***** Podany fragment *****

Uwzględniając ten stan faktyczny Sąd Rejonowy ocenił, że w rozpoznawanej sprawie znaleźć powinny zastosowanie przepisy art. 627 i następne k.c. dotyczące umowy o dzieło, a w szczególności art. 637 kc. Wskazując na wadliwie wykonany podkład pod kostką uznał, że dzieło wykonane przez pozwanego dotknięte było wadą istotną gdyż nie uwzględniało elementarnych wymogów estetycznych nadto wymagało poprawy podbudowy na całej powierzchni. Podłoże z kostki powinno być natomiast równe a poszczególne jego elementy trwale i stabilnie osadzone. Sąd Rejonowy ocenił, że pozwany nie wykazał, iż pouczył powódkę o konieczności ponownego piaskowania ułożonej kostki brukowej. Powódka zawierając umowę mogła się natomiast spodziewać, że dzieło to będzie wykonane w sposób kompleksowy przez pozwanego. Brak piaskowania nie był też, według Sądu Rejonowego, podstawową przyczyną wadliwości dzieła albowiem było nią zły dobór materiału podłoża i jego zbyt cienka warstwa.

Wobec tego Sąd Rejonowy wskazał, że zaszły okoliczności przewidziane w art. 637 k.c. skutkujące możliwością odstąpienia od umowy. Powódka zgłosiła wady pozwanemu i wezwała pisemnie do ich usunięcia, zaś pozwany nie podjął żadnych działań w celu wykonania wezwania. Oświadczenie o odstąpieniu od umowy zostało skutecznie złożone w piśmie datowanym na 28 stycznia 2013 roku, nadanym dnia 20 maja 2013 roku.

Wobec skutecznego odstąpienia od umowy strony winny zwrócić sobie nawzajem to co świadczyły zgodnie z art. 494 k.c.. Powódka z żądaniem takim wystąpiła, pozwany natomiast z możliwości tej jeszcze nie skorzystał. Nie zgłosił bowiem zarzutu potrącenia jak i nie wytoczył powództwa wzajemnego.

Jako podstawę rozstrzygnięcia o odsetkach Sąd Rejonowy powołał art. 481 k.c., zaś o kosztach orzekł na podstawie art. 98 k.p.c.

***** Udostępnione zapisy *****

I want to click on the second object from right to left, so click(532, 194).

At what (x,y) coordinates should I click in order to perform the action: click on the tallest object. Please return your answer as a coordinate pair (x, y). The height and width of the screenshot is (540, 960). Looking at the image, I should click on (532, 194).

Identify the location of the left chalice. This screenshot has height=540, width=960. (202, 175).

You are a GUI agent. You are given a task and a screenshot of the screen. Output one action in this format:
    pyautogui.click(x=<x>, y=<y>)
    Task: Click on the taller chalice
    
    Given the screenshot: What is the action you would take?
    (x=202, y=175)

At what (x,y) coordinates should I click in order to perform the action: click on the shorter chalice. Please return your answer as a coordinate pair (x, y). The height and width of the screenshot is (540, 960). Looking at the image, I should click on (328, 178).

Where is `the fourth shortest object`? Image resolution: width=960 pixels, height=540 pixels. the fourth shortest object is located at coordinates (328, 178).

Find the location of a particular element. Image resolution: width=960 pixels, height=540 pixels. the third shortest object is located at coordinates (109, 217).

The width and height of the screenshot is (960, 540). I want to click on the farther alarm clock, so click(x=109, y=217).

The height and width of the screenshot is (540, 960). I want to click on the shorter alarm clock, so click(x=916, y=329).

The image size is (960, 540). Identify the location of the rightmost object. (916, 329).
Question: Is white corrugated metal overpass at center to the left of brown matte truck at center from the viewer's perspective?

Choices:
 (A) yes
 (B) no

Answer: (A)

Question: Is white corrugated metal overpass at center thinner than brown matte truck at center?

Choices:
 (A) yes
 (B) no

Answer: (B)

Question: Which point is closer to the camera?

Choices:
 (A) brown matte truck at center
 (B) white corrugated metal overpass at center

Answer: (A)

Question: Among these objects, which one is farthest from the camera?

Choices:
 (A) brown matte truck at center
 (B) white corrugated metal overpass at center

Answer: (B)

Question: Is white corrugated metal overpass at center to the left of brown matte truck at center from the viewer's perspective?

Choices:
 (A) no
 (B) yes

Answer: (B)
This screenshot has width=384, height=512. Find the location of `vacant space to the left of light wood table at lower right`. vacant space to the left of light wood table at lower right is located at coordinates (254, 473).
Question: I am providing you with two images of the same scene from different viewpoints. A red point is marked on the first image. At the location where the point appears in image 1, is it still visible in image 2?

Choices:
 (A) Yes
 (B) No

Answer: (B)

*****

### Polecenie
Co według Sądu Rejonowego było podstawową przyczyną wadliwości dzieła, zgodnie z podanym fragmentem? Korzystaj wyłącznie z podanego fragmentu.

### Rozwiązanie zadania
Zły dobór materiału podłoża i jego zbyt cienka warstwa.